▶ [Document passage]:
=== Begin Enclosure ===

Infidelity is the most prevalent cause of divorce, according to a 1994, cross-cultural University of Michigan survey funded by the National Institute of Mental Health. And divorces, about a million of them a year in the U.S., have a way of being particularly rough on families, particularly kids.

The “Janus Report on Sexual Behavior,” published in 1993 and based on a survey of nearly 3,000 Americans, showed that 35 percent of married men and 26 percent of married women reported having had affairs. The figure for women was identical to the result obtained by sex researcher Alfred Kinsey some 40 years earlier, though 15 percentage points lower than Kinsey’s estimate for male cheaters–50 percent.

No wonder country music is so popular.

Given all this, you would suppose that those serious about using the force of law to reinforce the family would be focusing on endemic adultery–starting the War on Hanky-Panky, demanding the appointment of a Monkey Business Czar, calling for random morals testing.

So far, though, state Rep. Sara Feigenholtz (D-Chicago), has taken the boldest step. She has written a legislative amendment that not only upgrades adultery from a misdemeanor offense that is never enforced to a felony punishable by up to 3 years in prison and a $10,000 fine, but that also calls for the creation and maintenance of local registries for paroled adulterers, similar to the registries maintained for paroled child molesters.

Feigenholtz calls it “the Scarlet Letter amendment” and said she will attempt to tack it onto the bill now moving through the General Assembly to ban same-sex marriages. She argues that if that bill’s supporters are as genuinely concerned about families as they claim, they ought to be enthusiastic about her crackdown on infidelity.

=== End Enclosure ===

▶ [Entries supplied]:
=== Begin Enclosure ===

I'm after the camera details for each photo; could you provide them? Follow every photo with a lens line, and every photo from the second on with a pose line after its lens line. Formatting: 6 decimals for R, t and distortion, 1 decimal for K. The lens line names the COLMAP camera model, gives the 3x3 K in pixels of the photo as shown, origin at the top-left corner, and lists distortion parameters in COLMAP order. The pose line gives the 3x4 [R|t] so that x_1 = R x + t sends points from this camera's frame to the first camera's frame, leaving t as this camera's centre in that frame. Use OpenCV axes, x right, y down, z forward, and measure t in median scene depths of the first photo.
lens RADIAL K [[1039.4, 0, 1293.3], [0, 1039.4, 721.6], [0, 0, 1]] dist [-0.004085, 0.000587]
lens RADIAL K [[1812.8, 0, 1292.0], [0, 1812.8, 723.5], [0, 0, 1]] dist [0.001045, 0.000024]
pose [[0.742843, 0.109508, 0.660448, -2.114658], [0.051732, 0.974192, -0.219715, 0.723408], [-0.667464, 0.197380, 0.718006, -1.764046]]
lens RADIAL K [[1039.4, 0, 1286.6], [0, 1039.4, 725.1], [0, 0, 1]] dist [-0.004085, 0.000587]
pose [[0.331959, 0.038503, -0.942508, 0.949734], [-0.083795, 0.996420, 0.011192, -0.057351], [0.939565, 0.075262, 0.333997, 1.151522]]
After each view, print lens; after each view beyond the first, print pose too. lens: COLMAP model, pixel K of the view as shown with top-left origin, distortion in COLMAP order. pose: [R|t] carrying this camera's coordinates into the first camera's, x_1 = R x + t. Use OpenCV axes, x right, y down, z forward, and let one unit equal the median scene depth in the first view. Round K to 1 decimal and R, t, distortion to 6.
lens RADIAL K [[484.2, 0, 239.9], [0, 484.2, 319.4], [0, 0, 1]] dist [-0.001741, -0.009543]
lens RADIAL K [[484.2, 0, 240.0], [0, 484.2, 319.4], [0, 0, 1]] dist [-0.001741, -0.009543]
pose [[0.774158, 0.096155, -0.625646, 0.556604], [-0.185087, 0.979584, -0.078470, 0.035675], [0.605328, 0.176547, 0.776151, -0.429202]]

=== End Enclosure ===

Reproduce verbatim the adultery passage above, from "So far, though, state" to "paroled child molesters.".

▶ [Response]:
So far, though, state Rep. Sara Feigenholtz (D-Chicago), has taken the boldest step. She has written a legislative amendment that not only upgrades adultery from a misdemeanor offense that is never enforced to a felony punishable by up to 3 years in prison and a $10,000 fine, but that also calls for the creation and maintenance of local registries for paroled adulterers, similar to the registries maintained for paroled child molesters.